--- THE TASK ---
Transcribe everything in the listing below exactly, except the pictures.

--- RAW DATA ---
BEGIN

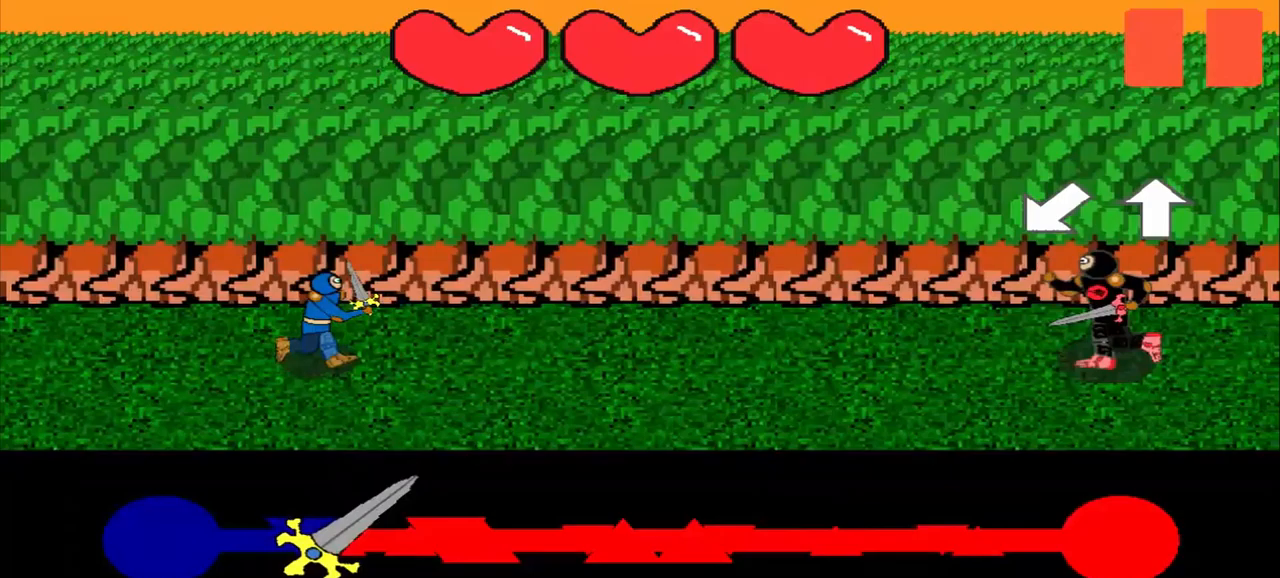
{"buttons": [], "left_stick": "center", "events": [[167, "left_stick", "down-left"], [333, "left_stick", "up"], [417, "left_stick", "center"]]}
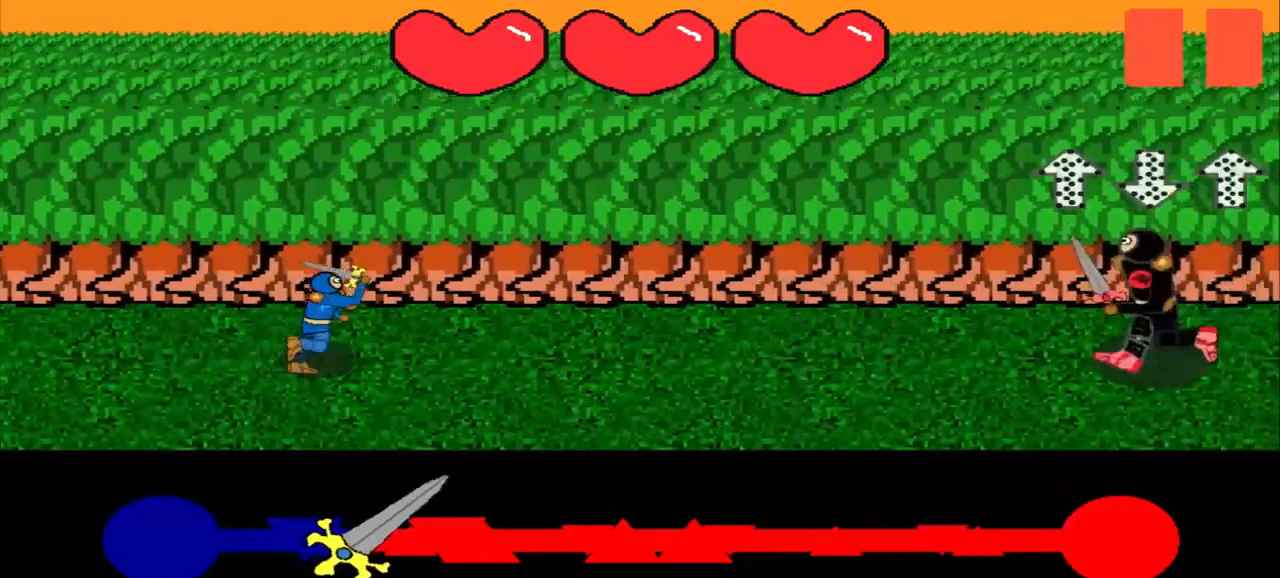
{"buttons": [], "left_stick": "center", "events": [[333, "left_stick", "down"], [458, "left_stick", "center"]]}
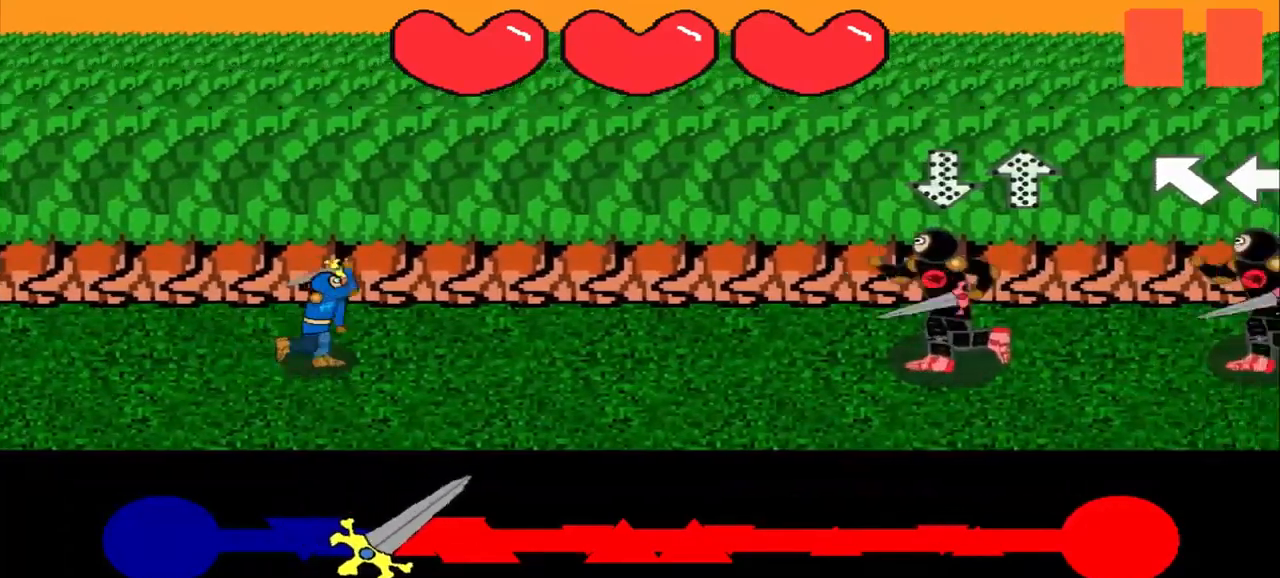
{"buttons": [], "left_stick": "up-left", "events": [[42, "left_stick", "up"], [125, "left_stick", "center"], [208, "left_stick", "down"], [292, "left_stick", "center"], [500, "left_stick", "up-left"]]}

END

--- EXPECTED OUTPUT ---
{"buttons": [], "left_stick": "center", "events": [[167, "left_stick", "down-left"], [333, "left_stick", "up"], [417, "left_stick", "center"]]}
{"buttons": [], "left_stick": "center", "events": [[333, "left_stick", "down"], [458, "left_stick", "center"]]}
{"buttons": [], "left_stick": "up-left", "events": [[42, "left_stick", "up"], [125, "left_stick", "center"], [208, "left_stick", "down"], [292, "left_stick", "center"], [500, "left_stick", "up-left"]]}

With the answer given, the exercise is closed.